To było w pierwszych dniach po zaginięciu dziewczyny. Ponoć Piotr Tylman sugerował, że Adam Z. jest niewinny, i że "ta sprawa to coś grubszego niż się wydaje".
--
Kolejnym świadkiem był dziś 23-letni Mateusz Sz., który przedstawił się jako przyjaciel Adama Z.
O zaginięciu Ewy Tylman dowiedział się - jak zeznał - dzień po imprezie od samego Adama. - Napisał mi SMS, że na imprezie upił się tak, że nie pamięta, co się stało, a jego koleżanka Ewa nie przyszła do pracy - wspominał Mateusz Sz.
Jeszcze tego samego dnia - na prośbę kierowniczki sklepu, w którym pracował Adam Z. - Spotkał się z Adamem i spędził z nim kilka godzin: - Adam był roztrzęsiony, załamany tą całą sytuacją, że koleżanka, z którą wracał z imprezy, nie dotarła do domu.

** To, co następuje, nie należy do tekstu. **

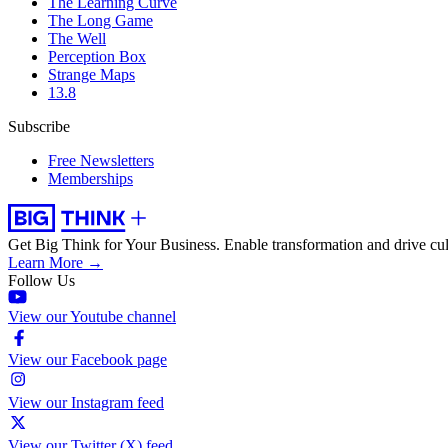
The Learning Curve
The Long Game
The Well
Perception Box
Strange Maps
13.8
Subscribe
Free Newsletters
Memberships
Get Big Think for Your Business.
Enable transformation and drive cul
Learn More →
Follow Us
View our Youtube channel
View our Facebook page
View our Instagram feed
View our Twitter (X) feed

Przyjaciel Adama Z. podkreślał jednak, że nie rozmawiał z nim wtedy o wydarzeniach z poprzedniej nocy i nie wypytywał o szczegóły, bo nie chciał dodatkowo pogarszać jego stanu.
Pełnomocnik rodziny Tylmanów Mariusz Paplaczyk cytował na sali sądowej SMS-y, które Adam Z. wysyłał do Mateusza Sz. Z ich treści wynikało, że Adam Z. faktycznie nie pamięta, co wydarzyło się feralnej nocy, dodawał też m.in. "czuję się winny", "boję się, że nie żyje", "czuję się najgorzej, jak tylko można".